I disagree with being able to assign to the global defaultLocale. This
is going to cause endless problems. Just one is that any function that
uses locale can no longer be pure. defaultLocale should be immutable.
The two programs that are most "locale aware" are usually spread sheets
and word processors.
And Microsoft products do "locale awareness" so badly, I'm pretty sure
there's no simple solution. (<gripe> They could at least recognize that
outside the US, everyone uses A4-size paper, not that bizarro
letter/legal stuff </gripe>).
It is usual that the user needs to write, say, in Swedish or in Russian,
while in a Finnish setting. Or that one wants to use a decimal separator
other than what is "proper" for the country.
For example, a lot of people use "." instead of the official "," in
Finland, and many use time as "18:23" instead of "18.23".
This is my experience as well. There's an awful lot of expats in the world.
For this purpose, these programs let the users define these any way they
want.
I think the notion of locales is, slowly but steadily, going away.
It was a nice idea at the time, but with two problems: users don't use
it, and programmers don't use it.
I think the whole idea is based on a fallacy: that there IS a locale.

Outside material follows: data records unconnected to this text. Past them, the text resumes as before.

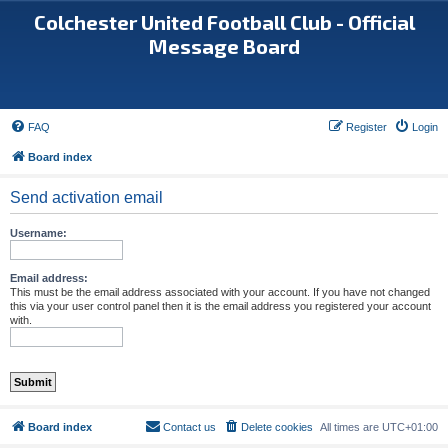
Colchester United Football Club - Official
Message Board
FAQ
Register
Login
Board index
Send activation email
Username:
Email address:
This must be the email address associated with your account. If you have not changed
this via your user control panel then it is the email address you registered your account
with.
Board index
Contact us
Delete cookies
All times are
UTC+01:00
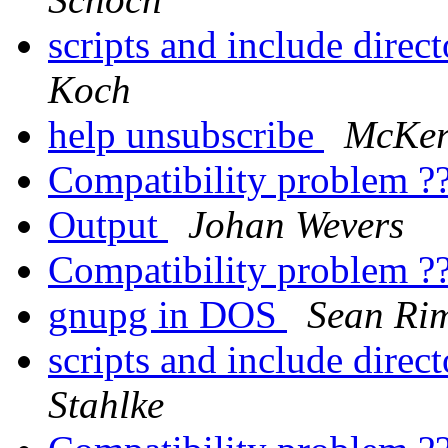
scripts and include direc
Koch
help unsubscribe
McKerr
Compatibility problem ?
Output
Johan Wevers
Compatibility problem ?
gnupg in DOS
Sean Ri
scripts and include direc
Stahlke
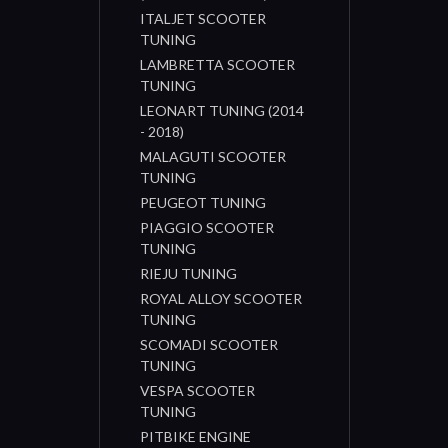
ITALJET SCOOTER
TUNING
LAMBRETTA SCOOTER
TUNING
LEONART TUNING (2014
- 2018)
MALAGUTI SCOOTER
TUNING
PEUGEOT TUNING
PIAGGIO SCOOTER
TUNING
RIEJU TUNING
ROYAL ALLOY SCOOTER
TUNING
SCOMADI SCOOTER
TUNING
VESPA SCOOTER
TUNING
PITBIKE ENGINE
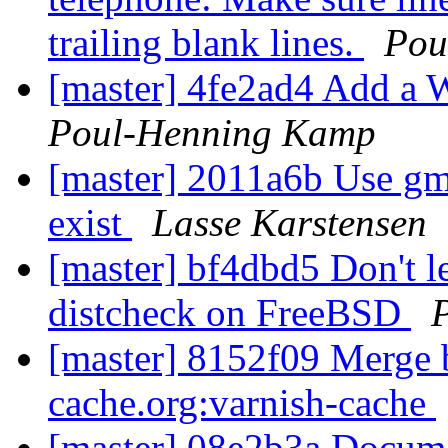
trailing blank lines.
Pou
[master] 4fe2ad4 Add a W
Poul-Henning Kamp
[master] 2011a6b Use gma
exist
Lasse Karstensen
[master] bf4dbd5 Don't l
distcheck on FreeBSD
[master] 8152f09 Merge br
cache.org:varnish-cache
[master] 08e2b3a Docume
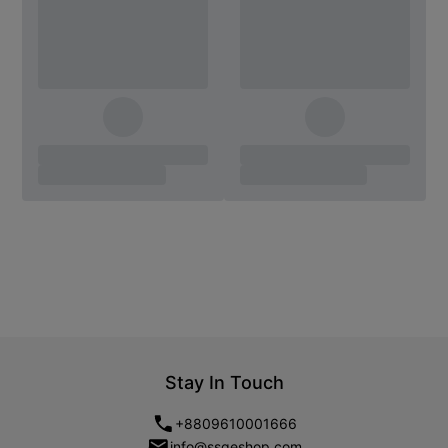
Stay In Touch
+8809610001666
info@ssgeshop.com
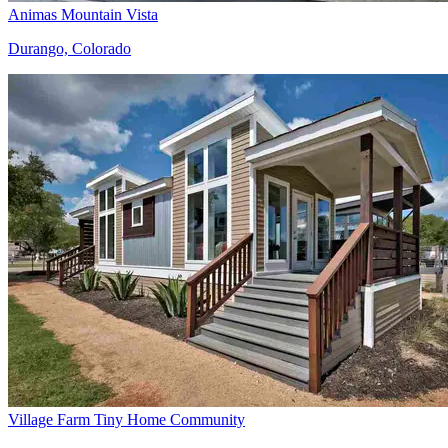
Animas Mountain Vista
Durango, Colorado
Village Farm Tiny Home Community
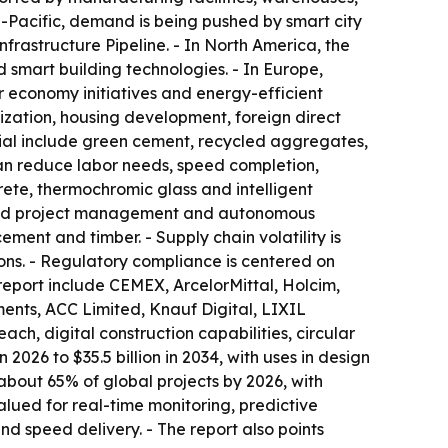
ia-Pacific, demand is being pushed by smart city
frastructure Pipeline. - In North America, the
 smart building technologies. - In Europe,
 economy initiatives and energy-efficient
nization, housing development, foreign direct
tial include green cement, recycled aggregates,
an reduce labor needs, speed completion,
rete, thermochromic glass and intelligent
wered project management and autonomous
ement and timber. - Supply chain volatility is
ions. - Regulatory compliance is centered on
 report include CEMEX, ArcelorMittal, Holcim,
ents, ACC Limited, Knauf Digital, LIXIL
ach, digital construction capabilities, circular
2026 to $35.5 billion in 2034, with uses in design
 about 65% of global projects by 2026, with
alued for real-time monitoring, predictive
nd speed delivery. - The report also points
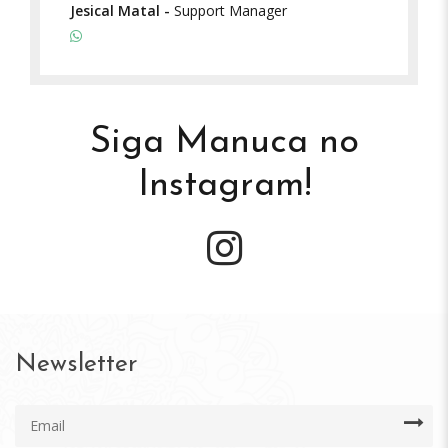
Jesical Matal
-
Support Manager
Siga Manuca no
Instagram!
Newsletter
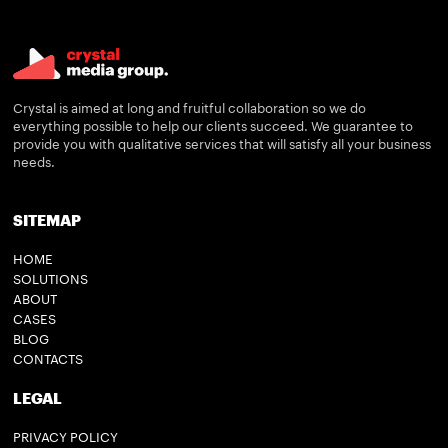
Crystal is aimed at long and fruitful collaboration so we do
everything possible to help our clients succeed. We guarantee to
provide you with qualitative services that will satisfy all your business
needs.
SITEMAP
HOME
SOLUTIONS
ABOUT
CASES
BLOG
CONTACTS
LEGAL
PRIVACY POLICY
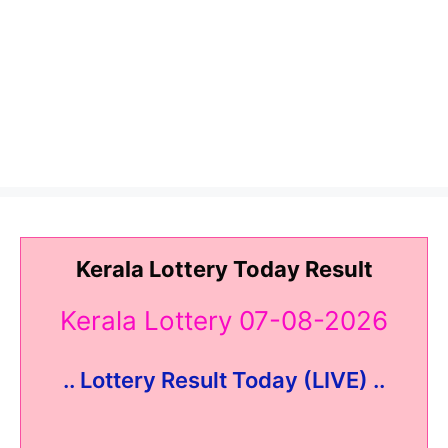
Kerala Lottery Today Result
Kerala Lottery 07-08-2026
.. Lottery Result Today (LIVE) ..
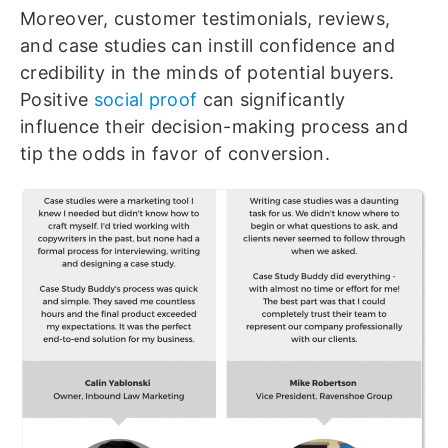
Moreover, customer testimonials, reviews,
and case studies can instill confidence and
credibility in the minds of potential buyers.
Positive
social proof
can significantly
influence their decision-making process and
tip the odds in favor of conversion.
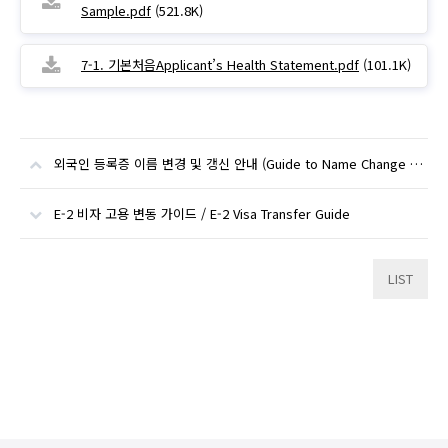
Sample.pdf
(521.8K)
7-1. 기본처음Applicant’s Health Statement.pdf
(101.1K)
외국인 등록증 이름 변경 및 갱신 안내 (Guide to Name Change and Alien Registration Card Renewal)
E-2 비자 고용 변동 가이드 / E-2 Visa Transfer Guide
LIST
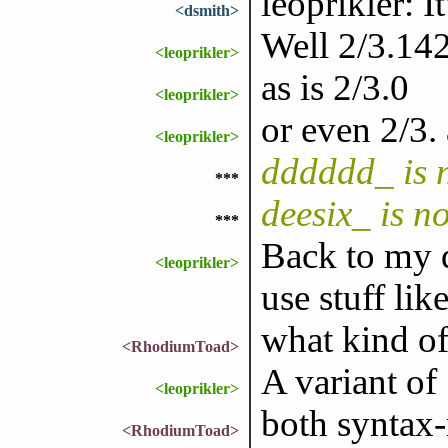
leoprikler: It
<dsmith>
Well 2/3.142
<leoprikler>
as is 2/3.0
<leoprikler>
or even 2/3.
<leoprikler>
dddddd_ is 
***
deesix_ is n
***
Back to my q
<leoprikler>
use stuff lik
what kind of
<RhodiumToad>
A variant of
<leoprikler>
both syntax-r
<RhodiumToad>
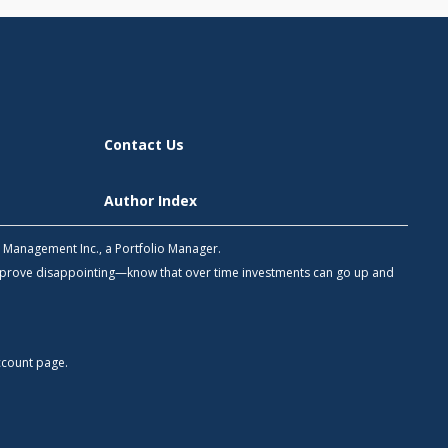
Contact Us
Author Index
h Management Inc., a Portfolio Manager.
 prove disappointing—know that over time investments can go up and
count
page.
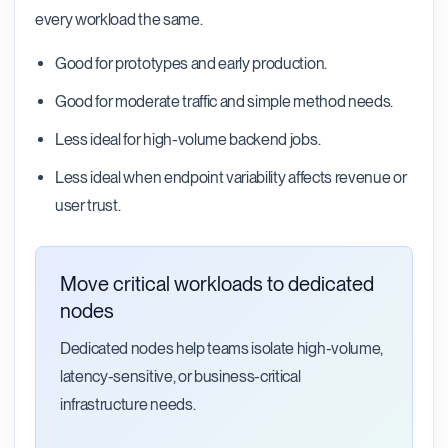
every workload the same.
Good for prototypes and early production.
Good for moderate traffic and simple method needs.
Less ideal for high-volume backend jobs.
Less ideal when endpoint variability affects revenue or
user trust.
Move critical workloads to dedicated
nodes
Dedicated nodes help teams isolate high-volume,
latency-sensitive, or business-critical
infrastructure needs.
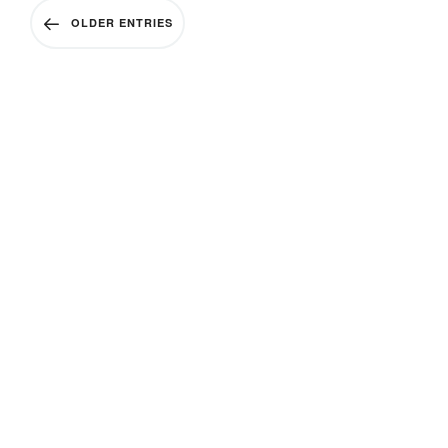
OLDER ENTRIES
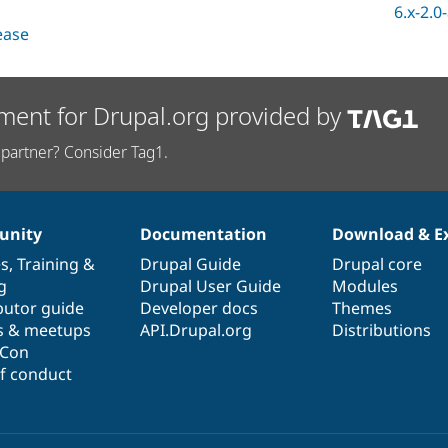
6.x-2.0
lease
ment for Drupal.org provided by
partner? Consider Tag1.
nity
Documentation
Download & E
es
,
Training
&
Drupal Guide
Drupal core
g
Drupal User Guide
Modules
butor guide
Developer docs
Themes
s & meetups
API.Drupal.org
Distributions
lCon
f conduct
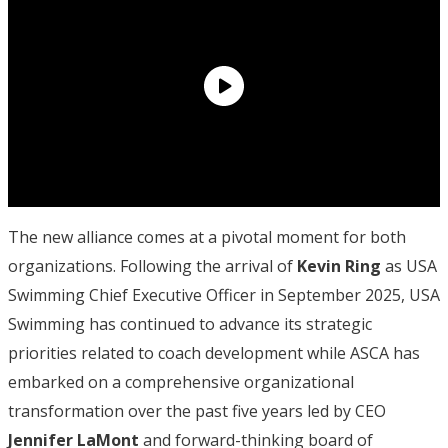
The new alliance comes at a pivotal moment for both
organizations. Following the arrival of
Kevin Ring
as USA
Swimming Chief Executive Officer in September 2025, USA
Swimming has continued to advance its strategic
priorities related to coach development while ASCA has
embarked on a comprehensive organizational
transformation over the past five years led by CEO
Jennifer LaMont
and forward-thinking board of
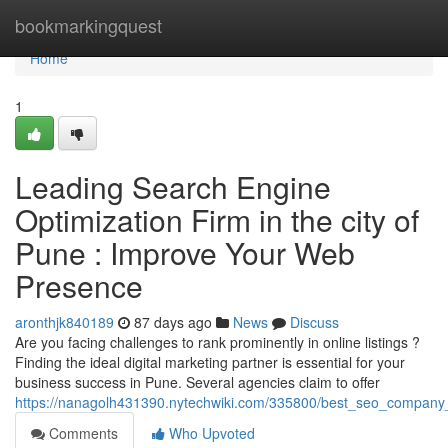
Home
bookmarkingquest
Home
1
Leading Search Engine
Optimization Firm in the city of
Pune : Improve Your Web
Presence
aronthjk840189
87 days ago
News
Discuss
Are you facing challenges to rank prominently in online listings ?
Finding the ideal digital marketing partner is essential for your
business success in Pune. Several agencies claim to offer
https://nanagolh431390.nytechwiki.com/335800/best_seo_company_
Comments
Who Upvoted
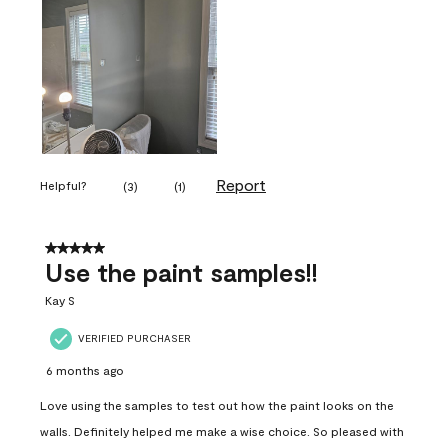
Report
Helpful?
(
3
)
(
1
)
5 out of 5 stars.
Use the paint samples!!
Kay S
VERIFIED PURCHASER
6 months ago
Love using the samples to test out how the paint looks on the
walls. Definitely helped me make a wise choice. So pleased with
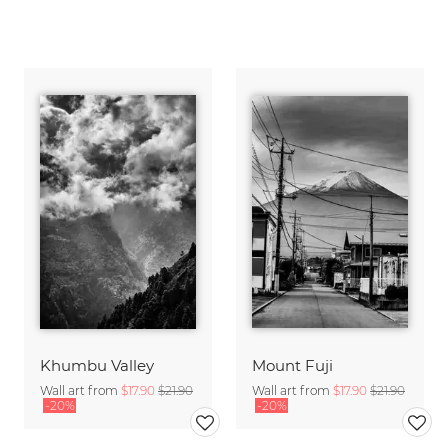
Khumbu Valley
Mount Fuji
Wall art from
$17.90
$21.90
Wall art from
$17.90
$21.90
-20%
-20%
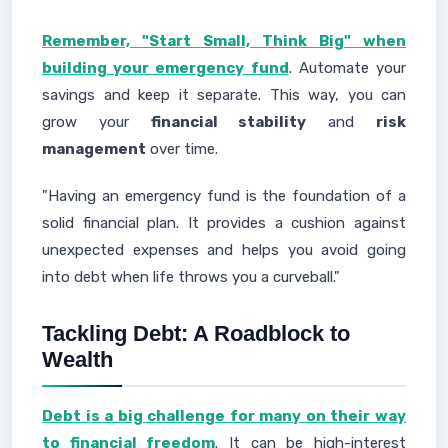
Remember, "Start Small, Think Big" when
building your emergency fund
. Automate your
savings and keep it separate. This way, you can
grow your
financial stability
and
risk
management
over time.
"Having an emergency fund is the foundation of a
solid financial plan. It provides a cushion against
unexpected expenses and helps you avoid going
into debt when life throws you a curveball."
Tackling Debt: A Roadblock to
Wealth
Debt is a big challenge for many on their way
to financial freedom
. It can be high-interest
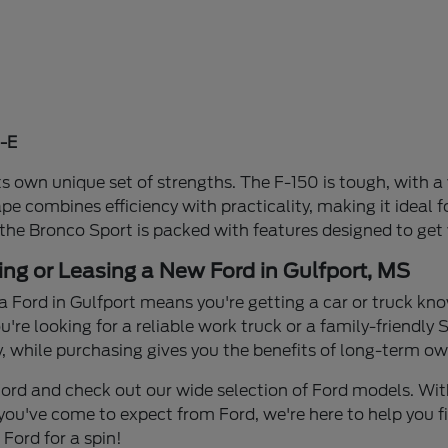
-E
s own unique set of strengths. The F-150 is tough, with a 
ape combines efficiency with practicality, making it idea
 the Bronco Sport is packed with features designed to get
ing or Leasing a New Ford in Gulfport, MS
a Ford in Gulfport means you're getting a car or truck know
re looking for a reliable work truck or a family-friendly S
y, while purchasing gives you the benefits of long-term own
n Ford and check out our wide selection of Ford models. W
you've come to expect from Ford, we're here to help you find
Ford for a spin!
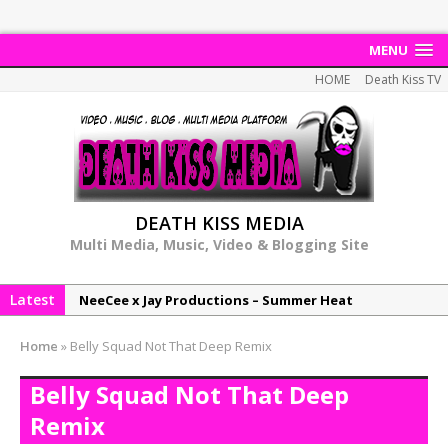
MENU
HOME
Death Kiss TV
DEATH KISS MEDIA
Multi Media, Music, Video & Blogging Site
Latest
NeeCee x Jay Productions – Summer Heat
Elemental x Jay Productions – 8AM
Home
»
Belly Squad Not That Deep Remix
NeeCee & Jay Productions Talk On ‘Summer Heat’!
Belly Squad Not That Deep
MSL – Endeavours EP
Remix
DonDonTheGreat – 6Six6 EP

The idea that you can choose which currency symbol to use, based on
where the computer is, is utterly absurd. Surely these days, nearly
everyone has to deal with the Euro, the US dollar, the Pound, and the
Yen, as well as their local currency.
The world is international now, not local.
I nearly always end up setting the locale to "Antarctica", it turns off
most the locale logic <g>. There's so many programs that try to be too
clever.
Of course, eventually we will want to "do something" about this. But
that should be left to the day when real issues are all sorted out in D.
This is a non-urgent, low-priority thing.